Almost immediately…..I’m swept away by water.
Over the next 30 minutes or so I allow myself to be moved deeply while barely moving. This is completely appropriate because it turns out that ice is on nature’s agenda, and it also seems to be moving like crazy without moving at all.
In the days before my walk, Maine had been hit by a heavy rain, and then a hard freeze. The water flowing in creeks and ditches had a message for those willing to read it. It had pulsed and fought the surging cold just long enough to allow energy itself to be frozen.
Reacting the way I do when I come across a deer in the woods, I stop all movement. I’m content to study the ice and allow my mind to skate on it.
For a while I succeed in just being a witness to great art.
All too soon, my defensives begin to get a bit shaky, and unfortunately my mind begins to think.
I become acutely aware of impermanence. The ice in front of me was sure to melt, break, or be covered by snow tomorrow, but at this moment, it was expressing the space it occupied and the energy it held in the most exquisite manner possible. I think for a minute about the wisdom in that approach to everyday living, and how great it would be if maybe we all were a little more like ice in this way. Maybe the cold is getting to me?
Movement, change, light, growth and decay are the lifeblood of nature. I find comfort in understanding that this lifeblood can be soothing as well as harsh. Ice reminds me of movement that’s frozen in place or moving so slowly as to be imperceptible to the human eye. Maybe for an obvious reason, I’m reminded of the world’s excruciatingly slow progress in shifting from dependency on nonrenewable energy and our cultures indulgence and arrogance in our high energy use.
Yesterday I saw a “post” from a friend who resented getting a notice from his electric company informing him that his electricity use was one of the highest in his areas.

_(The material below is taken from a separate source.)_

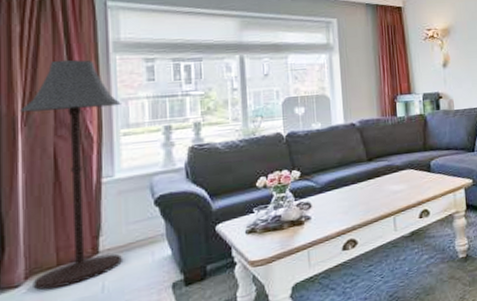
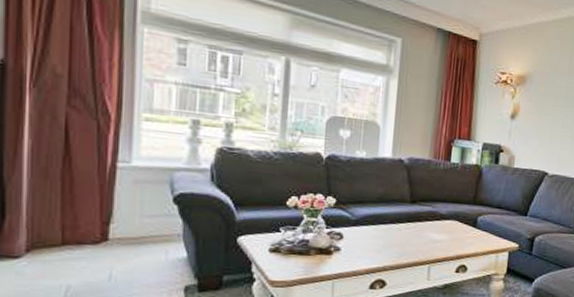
floor lamp: present [20,59,122,290] -> none [29,18,146,268]

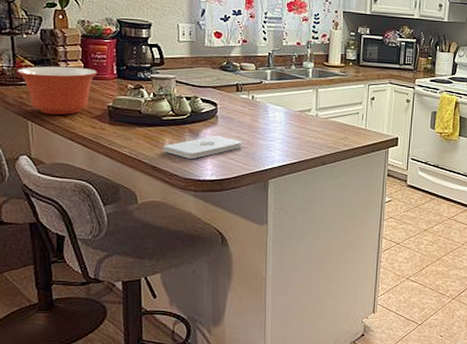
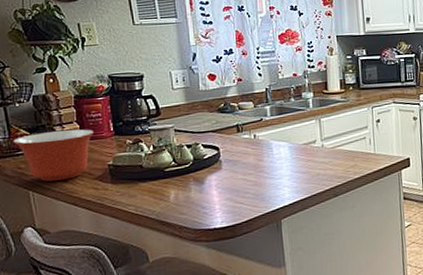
notepad: present [162,135,242,159] -> none [168,179,250,209]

He chose instead to claim pride in his usage, claim it was no ones’ business, and state his dogged intent to be in the top 1% in usage. Knowing that engaging this person in a debate on energy conservation will only make him dig in, I find hope in understanding that all ice throughout history, even in the middle of major ice fields before human-induced warming, melted at some point.
Thaws in cold wars, thaws in grudges, thaws in dead-locked negotiations, thaws in frozen common sense.
Needing a change of scenery, I proceed down the trail to the next exhibit hall, or in this case, the next stream crossing along the trail.
The shift works and again I’m rewarded again with a long and glorious session of simple-mindedness in looking at ice.
Having been squatting down for a while, I change position to encourage circulation to move into my left foot, and instead imagination flows in. I see images of the sea, land, and sky, in motion. The ice reveals storm whipped waves breaking over rocks. A marshmallow man flying through the sky among clouds with a bird over his head. A huge headed lobster. A slug playing a violin.
I notice the outline of two faces, ears, nose, eyebrows, chin, cheek, in deep serious conversation….no doubt regarding what to do about climate change. I lean in as if to see if they had any recommendations regarding what I should say to my clueless friend. When I do, I break through the ice along the stream edge, dislodging the “canvas” containing the two faces. I watch as they float downstream bumping into obstacles and finally coming to rest against another icy masterpiece.
Having done my part to reinforce the concepts of transience and impermanence, I stand up with a sense of accomplishment and take a deep breathe.
On the walk back, I think more about the locked energies of nature, and internalize it to think about it on a personal level. I appreciate that my walks in nature create for me boundless and endless renewable energies of positive outlook, peaceful well-being, energized activism, and a sharpened ability to focus.
Nature comes through for me again, as it always does.